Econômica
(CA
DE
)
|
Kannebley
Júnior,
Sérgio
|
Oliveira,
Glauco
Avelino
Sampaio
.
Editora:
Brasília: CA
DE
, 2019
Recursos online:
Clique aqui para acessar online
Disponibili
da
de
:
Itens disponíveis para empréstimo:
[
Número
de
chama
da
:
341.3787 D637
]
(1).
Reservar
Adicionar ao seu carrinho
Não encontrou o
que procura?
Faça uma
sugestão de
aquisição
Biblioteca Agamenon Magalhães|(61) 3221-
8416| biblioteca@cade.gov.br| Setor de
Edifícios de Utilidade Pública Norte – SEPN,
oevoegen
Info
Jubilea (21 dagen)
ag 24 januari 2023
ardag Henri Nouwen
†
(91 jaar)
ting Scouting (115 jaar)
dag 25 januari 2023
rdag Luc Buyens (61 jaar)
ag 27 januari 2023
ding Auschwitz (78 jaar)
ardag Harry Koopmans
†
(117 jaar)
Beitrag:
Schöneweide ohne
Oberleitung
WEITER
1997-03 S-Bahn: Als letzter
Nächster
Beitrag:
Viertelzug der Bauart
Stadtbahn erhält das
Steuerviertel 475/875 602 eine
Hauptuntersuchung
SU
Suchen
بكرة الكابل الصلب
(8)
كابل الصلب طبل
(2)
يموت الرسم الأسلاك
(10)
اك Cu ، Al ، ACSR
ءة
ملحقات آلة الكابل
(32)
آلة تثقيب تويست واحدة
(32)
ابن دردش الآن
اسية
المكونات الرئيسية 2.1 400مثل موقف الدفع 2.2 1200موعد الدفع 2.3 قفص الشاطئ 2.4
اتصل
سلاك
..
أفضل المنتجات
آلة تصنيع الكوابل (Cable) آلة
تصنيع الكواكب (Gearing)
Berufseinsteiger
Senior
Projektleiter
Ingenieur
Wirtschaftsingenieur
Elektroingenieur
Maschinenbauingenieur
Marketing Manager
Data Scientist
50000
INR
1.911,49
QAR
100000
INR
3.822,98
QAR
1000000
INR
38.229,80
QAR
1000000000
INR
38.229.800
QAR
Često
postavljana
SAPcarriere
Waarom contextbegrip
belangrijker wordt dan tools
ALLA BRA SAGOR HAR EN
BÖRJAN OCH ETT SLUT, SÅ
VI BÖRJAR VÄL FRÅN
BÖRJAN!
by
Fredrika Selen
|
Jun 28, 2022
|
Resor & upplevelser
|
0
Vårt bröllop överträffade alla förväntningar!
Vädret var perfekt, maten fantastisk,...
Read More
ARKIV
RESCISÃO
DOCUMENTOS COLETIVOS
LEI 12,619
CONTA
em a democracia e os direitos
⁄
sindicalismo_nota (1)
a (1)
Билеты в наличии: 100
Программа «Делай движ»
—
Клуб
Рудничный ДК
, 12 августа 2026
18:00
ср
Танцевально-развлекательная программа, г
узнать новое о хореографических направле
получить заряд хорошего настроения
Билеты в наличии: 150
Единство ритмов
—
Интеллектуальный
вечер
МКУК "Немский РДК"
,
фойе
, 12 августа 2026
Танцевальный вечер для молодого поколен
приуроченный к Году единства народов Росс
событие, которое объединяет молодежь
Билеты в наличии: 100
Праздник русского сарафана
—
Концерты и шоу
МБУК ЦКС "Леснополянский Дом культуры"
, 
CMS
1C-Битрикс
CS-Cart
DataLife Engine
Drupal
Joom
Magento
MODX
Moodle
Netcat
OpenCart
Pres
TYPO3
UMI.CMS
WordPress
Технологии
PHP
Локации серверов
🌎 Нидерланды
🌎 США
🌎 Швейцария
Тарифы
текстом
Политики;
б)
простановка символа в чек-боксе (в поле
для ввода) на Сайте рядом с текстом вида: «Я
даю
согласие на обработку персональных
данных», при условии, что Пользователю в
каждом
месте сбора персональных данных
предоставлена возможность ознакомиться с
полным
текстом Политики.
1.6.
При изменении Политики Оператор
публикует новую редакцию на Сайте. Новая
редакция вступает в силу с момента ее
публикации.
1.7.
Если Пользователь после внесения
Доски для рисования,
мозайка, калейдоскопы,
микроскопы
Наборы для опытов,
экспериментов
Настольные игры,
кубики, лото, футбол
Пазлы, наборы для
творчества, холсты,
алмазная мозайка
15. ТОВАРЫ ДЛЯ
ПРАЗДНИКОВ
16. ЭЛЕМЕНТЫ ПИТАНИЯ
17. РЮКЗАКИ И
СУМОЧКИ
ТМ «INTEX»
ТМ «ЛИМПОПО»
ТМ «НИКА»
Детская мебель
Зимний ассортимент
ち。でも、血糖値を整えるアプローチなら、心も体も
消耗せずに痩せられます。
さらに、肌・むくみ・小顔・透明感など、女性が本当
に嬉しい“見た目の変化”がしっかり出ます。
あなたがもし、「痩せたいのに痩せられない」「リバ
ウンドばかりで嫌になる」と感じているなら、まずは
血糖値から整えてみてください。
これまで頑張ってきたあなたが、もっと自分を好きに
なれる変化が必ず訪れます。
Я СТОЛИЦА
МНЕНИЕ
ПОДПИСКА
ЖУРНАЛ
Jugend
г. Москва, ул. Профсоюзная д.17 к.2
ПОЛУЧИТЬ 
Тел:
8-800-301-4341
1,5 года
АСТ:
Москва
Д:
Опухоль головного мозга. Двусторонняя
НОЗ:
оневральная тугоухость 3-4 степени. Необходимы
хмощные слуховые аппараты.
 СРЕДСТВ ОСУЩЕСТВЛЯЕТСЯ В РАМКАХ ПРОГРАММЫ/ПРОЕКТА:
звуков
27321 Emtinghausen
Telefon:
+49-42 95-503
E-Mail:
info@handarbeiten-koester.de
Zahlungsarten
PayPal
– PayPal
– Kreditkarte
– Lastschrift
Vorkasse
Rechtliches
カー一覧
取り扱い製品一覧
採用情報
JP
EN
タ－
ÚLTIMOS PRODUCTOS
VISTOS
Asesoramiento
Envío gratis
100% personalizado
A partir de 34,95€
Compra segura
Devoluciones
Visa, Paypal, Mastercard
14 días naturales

DIRECTIONS FOR THIS TASK:
Repeat the listing exactly.

WRITTEN SOLUTION:
Econômica
(CA
DE
)
|
Kannebley
Júnior,
Sérgio
|
Oliveira,
Glauco
Avelino
Sampaio
.
Editora:
Brasília: CA
DE
, 2019
Recursos online:
Clique aqui para acessar online
Disponibili
da
de
:
Itens disponíveis para empréstimo:
[
Número
de
chama
da
:
341.3787 D637
]
(1).
Reservar
Adicionar ao seu carrinho
Não encontrou o
que procura?
Faça uma
sugestão de
aquisição
Biblioteca Agamenon Magalhães|(61) 3221-
8416| biblioteca@cade.gov.br| Setor de
Edifícios de Utilidade Pública Norte – SEPN,
oevoegen
Info
Jubilea (21 dagen)
ag 24 januari 2023
ardag Henri Nouwen
†
(91 jaar)
ting Scouting (115 jaar)
dag 25 januari 2023
rdag Luc Buyens (61 jaar)
ag 27 januari 2023
ding Auschwitz (78 jaar)
ardag Harry Koopmans
†
(117 jaar)
Beitrag:
Schöneweide ohne
Oberleitung
WEITER
1997-03 S-Bahn: Als letzter
Nächster
Beitrag:
Viertelzug der Bauart
Stadtbahn erhält das
Steuerviertel 475/875 602 eine
Hauptuntersuchung
SU
Suchen
بكرة الكابل الصلب
(8)
كابل الصلب طبل
(2)
يموت الرسم الأسلاك
(10)
اك Cu ، Al ، ACSR
ءة
ملحقات آلة الكابل
(32)
آلة تثقيب تويست واحدة
(32)
ابن دردش الآن
اسية
المكونات الرئيسية 2.1 400مثل موقف الدفع 2.2 1200موعد الدفع 2.3 قفص الشاطئ 2.4
اتصل
سلاك
..
أفضل المنتجات
آلة تصنيع الكوابل (Cable) آلة
تصنيع الكواكب (Gearing)
Berufseinsteiger
Senior
Projektleiter
Ingenieur
Wirtschaftsingenieur
Elektroingenieur
Maschinenbauingenieur
Marketing Manager
Data Scientist
50000
INR
1.911,49
QAR
100000
INR
3.822,98
QAR
1000000
INR
38.229,80
QAR
1000000000
INR
38.229.800
QAR
Često
postavljana
SAPcarriere
Waarom contextbegrip
belangrijker wordt dan tools
ALLA BRA SAGOR HAR EN
BÖRJAN OCH ETT SLUT, SÅ
VI BÖRJAR VÄL FRÅN
BÖRJAN!
by
Fredrika Selen
|
Jun 28, 2022
|
Resor & upplevelser
|
0
Vårt bröllop överträffade alla förväntningar!
Vädret var perfekt, maten fantastisk,...
Read More
ARKIV
RESCISÃO
DOCUMENTOS COLETIVOS
LEI 12,619
CONTA
em a democracia e os direitos
⁄
sindicalismo_nota (1)
a (1)
Билеты в наличии: 100
Программа «Делай движ»
—
Клуб
Рудничный ДК
, 12 августа 2026
18:00
ср
Танцевально-развлекательная программа, г
узнать новое о хореографических направле
получить заряд хорошего настроения
Билеты в наличии: 150
Единство ритмов
—
Интеллектуальный
вечер
МКУК "Немский РДК"
,
фойе
, 12 августа 2026
Танцевальный вечер для молодого поколен
приуроченный к Году единства народов Росс
событие, которое объединяет молодежь
Билеты в наличии: 100
Праздник русского сарафана
—
Концерты и шоу
МБУК ЦКС "Леснополянский Дом культуры"
, 
CMS
1C-Битрикс
CS-Cart
DataLife Engine
Drupal
Joom
Magento
MODX
Moodle
Netcat
OpenCart
Pres
TYPO3
UMI.CMS
WordPress
Технологии
PHP
Локации серверов
🌎 Нидерланды
🌎 США
🌎 Швейцария
Тарифы
текстом
Политики;
б)
простановка символа в чек-боксе (в поле
для ввода) на Сайте рядом с текстом вида: «Я
даю
согласие на обработку персональных
данных», при условии, что Пользователю в
каждом
месте сбора персональных данных
предоставлена возможность ознакомиться с
полным
текстом Политики.
1.6.
При изменении Политики Оператор
публикует новую редакцию на Сайте. Новая
редакция вступает в силу с момента ее
публикации.
1.7.
Если Пользователь после внесения
Доски для рисования,
мозайка, калейдоскопы,
микроскопы
Наборы для опытов,
экспериментов
Настольные игры,
кубики, лото, футбол
Пазлы, наборы для
творчества, холсты,
алмазная мозайка
15. ТОВАРЫ ДЛЯ
ПРАЗДНИКОВ
16. ЭЛЕМЕНТЫ ПИТАНИЯ
17. РЮКЗАКИ И
СУМОЧКИ
ТМ «INTEX»
ТМ «ЛИМПОПО»
ТМ «НИКА»
Детская мебель
Зимний ассортимент
ち。でも、血糖値を整えるアプローチなら、心も体も
消耗せずに痩せられます。
さらに、肌・むくみ・小顔・透明感など、女性が本当
に嬉しい“見た目の変化”がしっかり出ます。
あなたがもし、「痩せたいのに痩せられない」「リバ
ウンドばかりで嫌になる」と感じているなら、まずは
血糖値から整えてみてください。
これまで頑張ってきたあなたが、もっと自分を好きに
なれる変化が必ず訪れます。
Я СТОЛИЦА
МНЕНИЕ
ПОДПИСКА
ЖУРНАЛ
Jugend
г. Москва, ул. Профсоюзная д.17 к.2
ПОЛУЧИТЬ 
Тел:
8-800-301-4341
1,5 года
АСТ:
Москва
Д:
Опухоль головного мозга. Двусторонняя
НОЗ:
оневральная тугоухость 3-4 степени. Необходимы
хмощные слуховые аппараты.
 СРЕДСТВ ОСУЩЕСТВЛЯЕТСЯ В РАМКАХ ПРОГРАММЫ/ПРОЕКТА:
звуков
27321 Emtinghausen
Telefon:
+49-42 95-503
E-Mail:
info@handarbeiten-koester.de
Zahlungsarten
PayPal
– PayPal
– Kreditkarte
– Lastschrift
Vorkasse
Rechtliches
カー一覧
取り扱い製品一覧
採用情報
JP
EN
タ－
ÚLTIMOS PRODUCTOS
VISTOS
Asesoramiento
Envío gratis
100% personalizado
A partir de 34,95€
Compra segura
Devoluciones
Visa, Paypal, Mastercard
14 días naturales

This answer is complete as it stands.